[Bounding box coordinate data]
Content starts
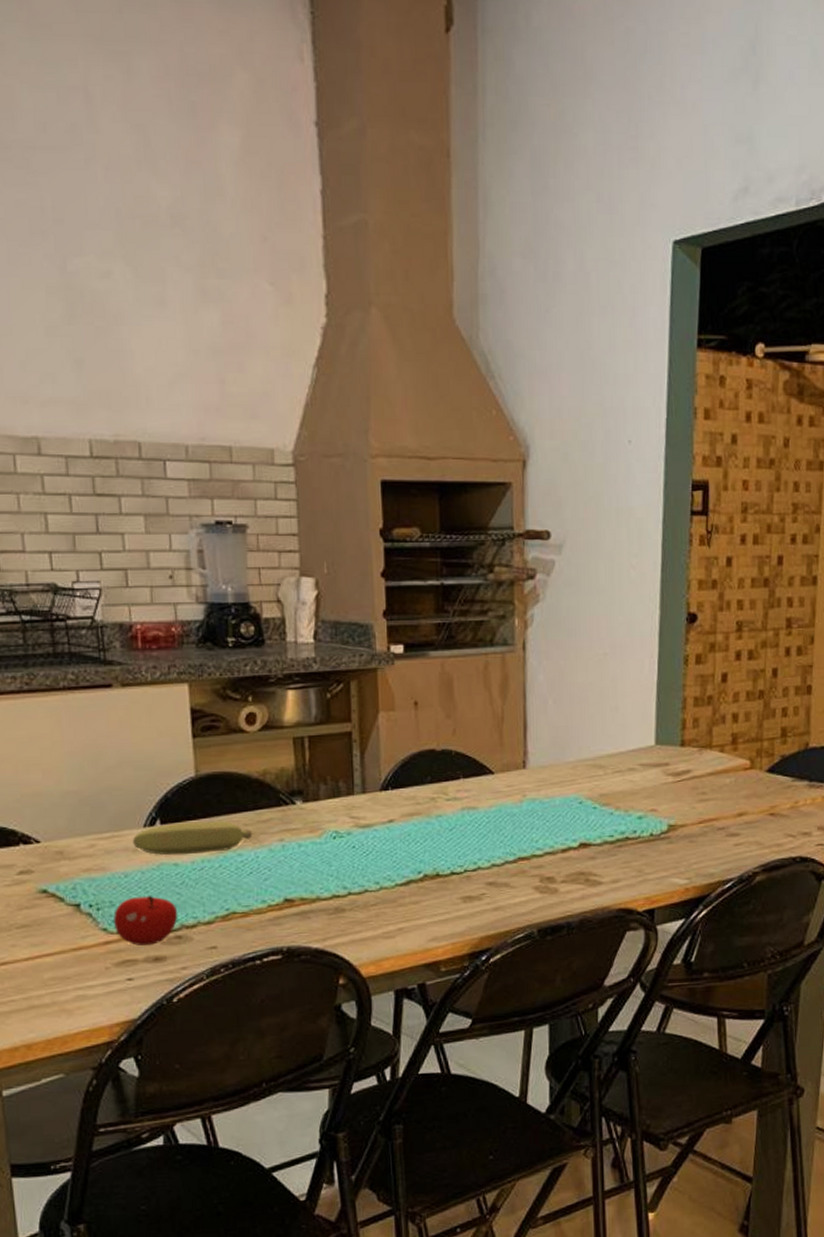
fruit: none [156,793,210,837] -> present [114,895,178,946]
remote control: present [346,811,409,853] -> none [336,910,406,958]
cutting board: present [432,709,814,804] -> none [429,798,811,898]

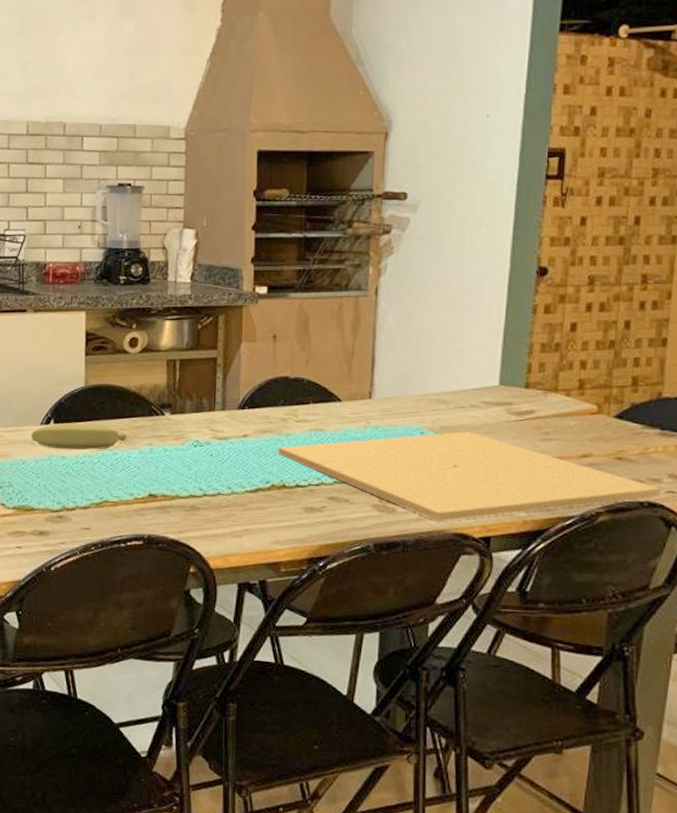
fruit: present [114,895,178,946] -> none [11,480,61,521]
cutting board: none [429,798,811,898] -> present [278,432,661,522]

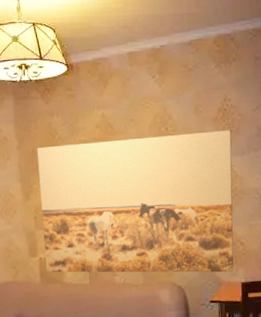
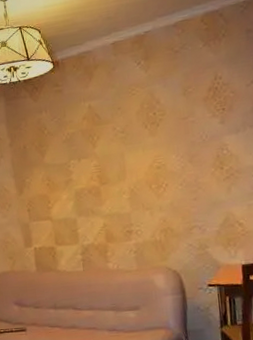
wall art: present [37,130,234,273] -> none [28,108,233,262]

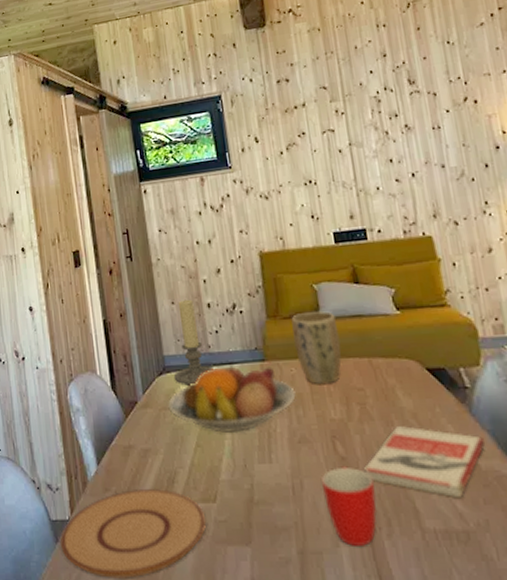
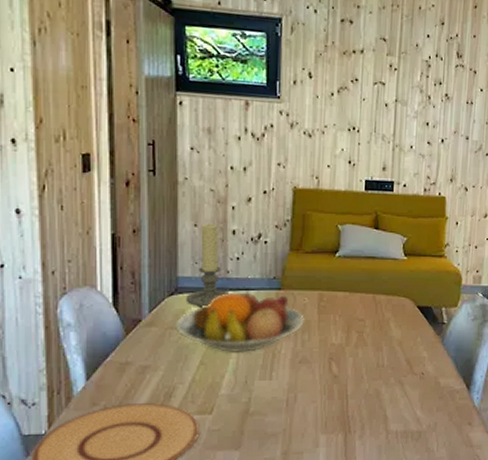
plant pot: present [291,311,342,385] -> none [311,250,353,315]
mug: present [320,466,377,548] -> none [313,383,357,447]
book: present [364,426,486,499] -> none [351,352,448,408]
Content ends
**YOUR OBJECTIVE**
Look through the entries above, find each line containing "board", and copy it.

**EXPECTED ANSWER**
cutting board: present [432,709,814,804] -> none [429,798,811,898]
cutting board: none [429,798,811,898] -> present [278,432,661,522]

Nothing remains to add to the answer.